Quelli che non possono dire Andrà tutto bene, o Io resto a casa

Il dato preoccupante: il Covid colpirà tra il 60 e il 70 per cento della popolazione italiana.
Il dato consolatorio: l’80 per cento di questo 60 per cento sarà o asintomatico e avrà un’influenza che andrà via con un po’ di febbre (che è una sorta di automedicazione) e un po’ di riposo.
Il dato estremamente preoccupante: per il 20 per cento che invece avrà problemi respiratori non ci sono abbastanza posti letto e posti nelle rianimazioni, complice una politica che dagli anni 80 a oggi ha favorito il privato a scapito del pubblico.

Dal momento che la risposta della sanità pubblica è insufficiente (in alcuni casi scandalosa: tamponi a politici e calciatori, ma non a medici e infermieri in prima linea) ognuno di noi dovrà cercare di fare in modo di non essere un portatore di virus.
Anche la “normale” influenza miete vittime, complicanze comprese si parla di 8mila morti all’anno. La grande differenza sta – purtroppo – nella facilità con cui il Covid-19 si diffonde.

Non mi piacciono i due slogan (diciamo che sono sempre stato un po’ allergico a tutti gli slogan) che sono invece adottati da tantissimi, e da tanti amici cari che ho. Spiego il perché.
Andrà tutto bene è un’affermazione che trova il tempo che trova. Certo, a mio figlio di 10 anni e a mio padre di 92 anni lo dico anche io, ma non dimentichiamoci che per qualcuno – e non giochiamo per favore con i numeri – il Covid 19 è stato letale. Ai familiari di anziani deceduti per complicanze varie, la formula Andrà tutto bene non può sonare che come una beffa. Ma dov’è finito un altro slogan, un’altra frase fatta, spesso abusata da tanta sinistra, da tanti preti e da tanti giornali che dice che siamo dalla parte dei più deboli?

E poi c’è la catastrofe economica che colpisce precari, partite iva eccetera. Che colpirà il turismo. Altroché le alghe della riviera adriatica. (E da scrittore non posso che pensare alle librerie chiuse per la felicità di Amazon e da giornalista preferisco non pensare alla crisi che si abbatterà su testate on line e cartacee, perché il mercato della pubblicità sicuramente calerà).
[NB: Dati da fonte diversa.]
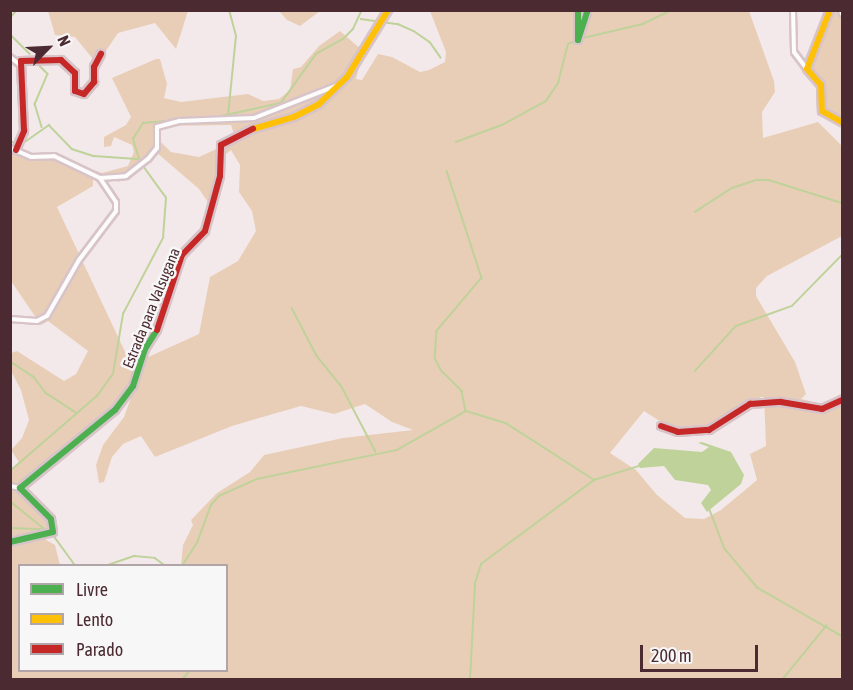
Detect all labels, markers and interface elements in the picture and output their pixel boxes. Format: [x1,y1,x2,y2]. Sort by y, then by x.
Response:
north arrow [18,18,78,78]
text: N [54,33,75,49]
street label: Estrada para Valsugana [119,245,183,371]
legend [18,564,228,672]
text: Livre [76,579,108,600]
text: Lento [76,609,113,630]
scale bar [643,633,762,671]
text: Parado [76,639,123,660]
text: 200 m [651,645,692,666]

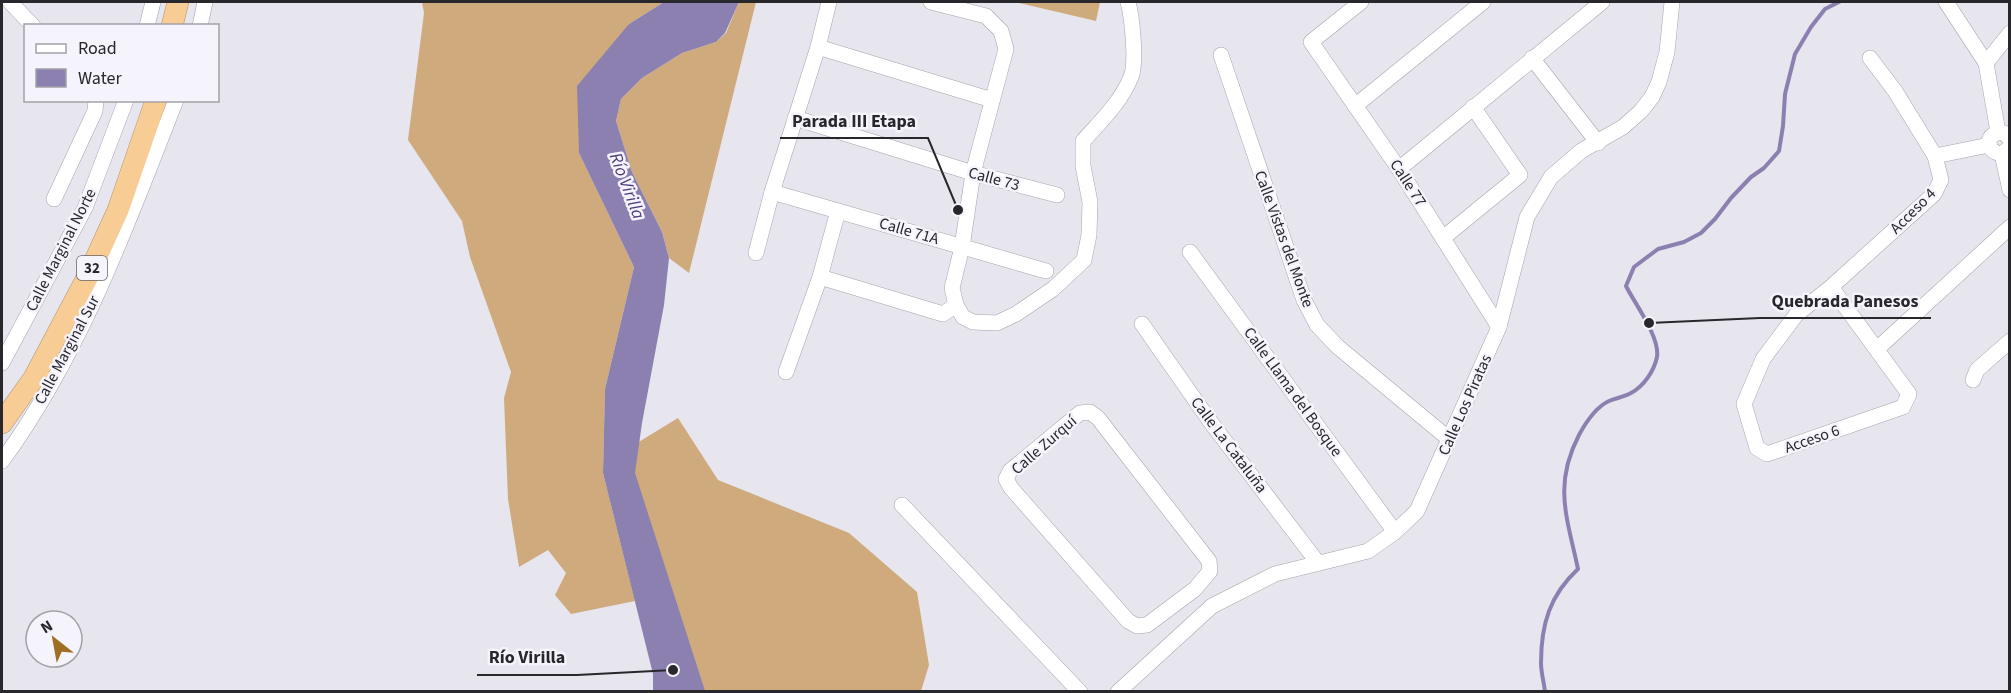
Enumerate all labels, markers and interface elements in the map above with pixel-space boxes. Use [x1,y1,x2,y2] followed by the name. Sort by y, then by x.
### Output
[24,24,219,102] legend
[78,36,117,61] text: Road
[78,66,122,91] text: Water
[780,102,928,138] callout: Parada III Etapa
[792,109,916,134] text: Parada III Etapa
[603,149,651,223] water label: Río Virilla
[1385,155,1432,211] street label: Calle 77
[966,162,1022,196] street label: Calle 73
[1249,167,1319,311] street label: Calle Vistas del Monte
[1885,183,1941,239] street label: Acceso 4
[20,185,102,315] street label: Calle Marginal Norte
[877,212,942,250] street label: Calle 71A
[77,256,107,280] road number: 32
[1760,282,1931,318] callout: Quebrada Panesos
[1772,289,1918,314] text: Quebrada Panesos
[29,291,105,408] street label: Calle Marginal Sur
[1238,323,1348,461] street label: Calle Llama del Bosque
[1433,351,1497,459] street label: Calle Los Piratas
[1186,392,1272,498] street label: Calle La Cataluña
[1006,410,1082,480] street label: Calle Zurquí
[1781,419,1843,459] street label: Acceso 6
[24,609,84,669] north arrow
[37,615,57,639] text: N
[477,639,577,675] callout: Río Virilla
[489,645,565,670] text: Río Virilla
Anche la formula Io resto a casa trova il tempo che trova. È giusto restare a casa, ma fare le prediche no. Io resto a casa ma voglio – anzi pretendo – che tu infermiere, tu medico, tu cassiera del supermercato, tu poliziotto, tu postino, tu addetto a pulire le strade non rimanga a casa.
E poi c’è il capitolo delle fabbriche: migliaia di operai che magari vorrebbero stare a casa ma non possono, e magari lavorano gomito a gomito senza le dovute precauzioni.
Insomma, a chi vuole infrangere le regole perché se ne fotte del prossimo la formuletta Io restoa  a casa fa meno di un baffo. E non va bene perché tanti vorrebbero stare a casa (così da non contagiare i propri familiari) ma non possono.
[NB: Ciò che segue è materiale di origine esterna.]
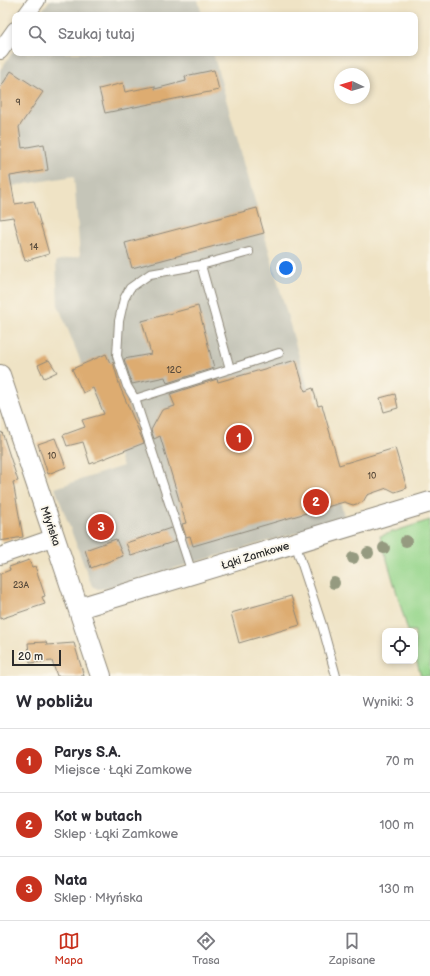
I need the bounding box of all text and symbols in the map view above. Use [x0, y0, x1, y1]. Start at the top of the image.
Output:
search box [12, 12, 418, 56]
icon: search [26, 23, 48, 45]
text: Szukaj tutaj [58, 25, 135, 44]
north arrow [334, 68, 370, 104]
house number: 9 [15, 97, 21, 108]
house number: 14 [30, 242, 39, 253]
your location [276, 258, 296, 278]
house number: 12C [166, 365, 182, 376]
pin: 1 [226, 423, 252, 453]
house number: 10 [48, 451, 56, 462]
house number: 10 [368, 471, 376, 482]
pin: 2 [303, 487, 329, 517]
street label: Młyńska [38, 505, 63, 548]
pin: 3 [88, 512, 114, 542]
street label: Łąki Zamkowe [220, 539, 291, 572]
house number: 23A [13, 580, 30, 591]
map controls [382, 628, 418, 664]
button: locate [382, 628, 418, 664]
scale bar [12, 648, 61, 667]
text: 20 m [18, 650, 43, 663]
text: W pobliżu [16, 692, 93, 712]
text: Wyniki: 3 [362, 694, 414, 710]
text: Parys S.A. [54, 743, 121, 762]
text: 1 [26, 753, 32, 769]
text: 70 m [386, 753, 414, 769]
text: Miejsce · Łąki Zamkowe [54, 762, 192, 778]
text: Kot w butach [54, 807, 142, 826]
text: 2 [25, 817, 33, 833]
text: 100 m [379, 817, 414, 833]
text: Sklep · Łąki Zamkowe [54, 826, 178, 842]
text: Nata [54, 871, 87, 890]
text: 3 [25, 881, 33, 897]
text: 130 m [379, 881, 414, 897]
text: Sklep · Młyńska [54, 890, 143, 906]
tab: Mapa [55, 930, 83, 967]
tab: Trasa [192, 930, 220, 967]
tab: Zapisane [329, 930, 375, 967]

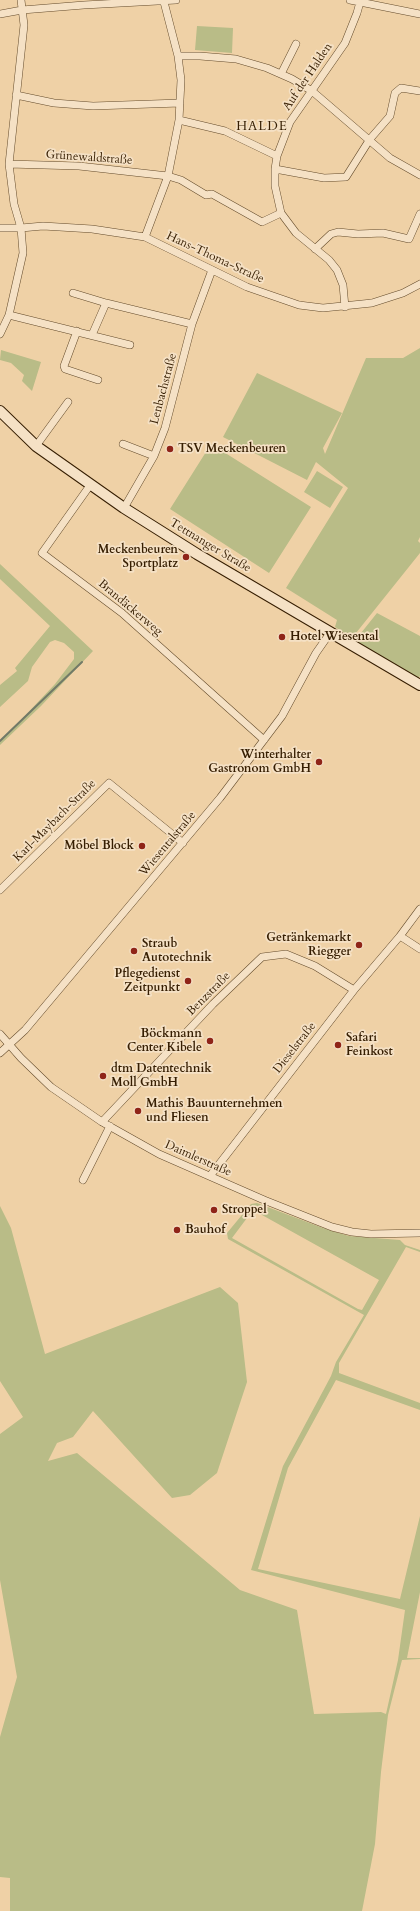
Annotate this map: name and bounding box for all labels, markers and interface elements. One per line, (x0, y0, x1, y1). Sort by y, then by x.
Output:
street label: Auf der Halden (280, 40, 336, 114)
district label: HALDE (236, 119, 288, 135)
street label: Grünewaldstraße (45, 148, 133, 168)
street label: Hans-Thoma-Straße (164, 229, 266, 287)
street label: Lenbachstraße (148, 352, 180, 426)
place label: TSV Meckenbeuren (178, 442, 286, 456)
marker: TSV Meckenbeuren (165, 444, 175, 454)
street label: Tettnanger Straße (167, 516, 253, 576)
place label: Meckenbeuren Sportplatz (98, 543, 178, 571)
marker: Meckenbeuren Sportplatz (181, 552, 191, 562)
street label: Brandäckerweg (95, 577, 165, 639)
place label: Hotel Wiesental (290, 630, 379, 644)
marker: Hotel Wiesental (277, 632, 287, 642)
place label: Winterhalter Gastronom GmbH (208, 748, 311, 776)
marker: Winterhalter Gastronom GmbH (314, 757, 324, 767)
street label: Karl-Maybach-Straße (11, 777, 99, 865)
street label: Wiesentalstraße (137, 809, 199, 879)
place label: Möbel Block (64, 839, 134, 853)
marker: Möbel Block (137, 841, 147, 851)
place label: Getränkemarkt Riegger (266, 931, 351, 959)
place label: Straub Autotechnik (142, 937, 212, 965)
marker: Getränkemarkt Riegger (354, 940, 364, 950)
marker: Straub Autotechnik (129, 946, 139, 956)
place label: Pflegedienst Zeitpunkt (115, 967, 180, 995)
street label: Benzstraße (184, 969, 234, 1019)
marker: Pflegedienst Zeitpunkt (183, 976, 193, 986)
street label: Dieselstraße (271, 1020, 319, 1076)
place label: Böckmann Center Kibele (127, 1027, 202, 1055)
place label: Safari Feinkost (346, 1031, 393, 1059)
marker: Böckmann Center Kibele (205, 1036, 215, 1046)
marker: Safari Feinkost (333, 1040, 343, 1050)
place label: dtm Datentechnik Moll GmbH (111, 1062, 212, 1090)
marker: dtm Datentechnik Moll GmbH (98, 1071, 108, 1081)
place label: Mathis Bauunternehmen und Fliesen (146, 1097, 282, 1125)
marker: Mathis Bauunternehmen und Fliesen (133, 1106, 143, 1116)
street label: Daimlerstraße (163, 1138, 233, 1180)
place label: Stroppel (222, 1203, 267, 1217)
marker: Stroppel (209, 1205, 219, 1215)
place label: Bauhof (185, 1223, 225, 1237)
marker: Bauhof (172, 1225, 182, 1235)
È chiaro che i comportamenti scellerati vanno combattuti. Gli assembramenti alla cazzo sono da evitare, e certo. Ma dare del cafone a un cafone non è mai servito a nulla. Meglio una campagna informativa seria, che per fortuna alcune testate (Il sole 24 ore per esempio) e alcuni singoli nei social fanno. Basta poco: una fotografia mentre si legge, o si gioca con un bimbo, o si racconta del tempi impiegato per riparare, risistemare, rivedere, ripensare anche… Pensare anche ad altro: perché farsi prendere dal panico non fa bene al nostro sistema immunitario (e quindi va bene anche un po’ di ironia, perché l’ironia ha sempre convissuto con altri momenti drammatici. Ogni giorno qualcuno nasce e qualcuno muore, qualcuno sorride qualcuno urla e piange, no? E’ la storia di sempre).
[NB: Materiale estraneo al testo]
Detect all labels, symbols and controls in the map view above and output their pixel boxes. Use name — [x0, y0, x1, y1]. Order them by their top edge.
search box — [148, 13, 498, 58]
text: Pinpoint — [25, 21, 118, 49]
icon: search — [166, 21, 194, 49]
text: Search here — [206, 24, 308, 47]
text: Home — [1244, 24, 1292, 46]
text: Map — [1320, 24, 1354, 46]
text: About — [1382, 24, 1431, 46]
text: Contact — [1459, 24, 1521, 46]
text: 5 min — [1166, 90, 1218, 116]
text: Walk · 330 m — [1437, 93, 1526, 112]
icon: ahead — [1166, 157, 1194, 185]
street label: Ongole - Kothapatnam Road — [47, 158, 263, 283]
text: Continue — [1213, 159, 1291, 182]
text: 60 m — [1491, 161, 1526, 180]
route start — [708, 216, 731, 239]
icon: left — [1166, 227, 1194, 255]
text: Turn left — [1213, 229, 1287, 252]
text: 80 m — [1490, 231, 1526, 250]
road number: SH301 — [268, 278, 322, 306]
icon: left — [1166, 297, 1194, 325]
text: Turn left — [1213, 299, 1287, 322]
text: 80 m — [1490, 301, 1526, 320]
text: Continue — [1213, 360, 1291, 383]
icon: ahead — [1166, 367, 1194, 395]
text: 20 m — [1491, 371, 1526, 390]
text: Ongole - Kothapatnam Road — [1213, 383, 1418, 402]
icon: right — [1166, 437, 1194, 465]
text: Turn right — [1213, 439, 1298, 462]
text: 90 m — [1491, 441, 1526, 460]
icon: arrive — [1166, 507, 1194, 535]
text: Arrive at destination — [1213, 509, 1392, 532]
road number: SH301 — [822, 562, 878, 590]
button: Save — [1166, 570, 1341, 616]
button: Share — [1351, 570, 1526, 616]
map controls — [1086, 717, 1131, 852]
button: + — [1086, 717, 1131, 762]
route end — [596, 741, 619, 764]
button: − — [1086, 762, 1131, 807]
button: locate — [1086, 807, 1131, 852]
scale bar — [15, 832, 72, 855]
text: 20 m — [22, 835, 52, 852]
E poi ci sono gli interrogativi, che tutti noi ci poniamo. Su quanto durerà, sulle misure che dovranno essere comunque prese perché pare assodato che il virus tornerà – magari meno aggressivo, si spera – in autunno. Vedremo. Un consiglio: ascoltate tutti ma non sposate nessuna tesi. Nessun predicatore. Il Coronavirus ci ha insegnato che i predicatori, i venditori di certezze sono incerti e confusi pure loro. Però predicano. Ascoltiamo i più seri, che solitamente sono quelli che non hanno certezze. Per poi interrogarsi e continuare ad aggiornarsi, sempre. Ma pensate anche ad altro, se potete.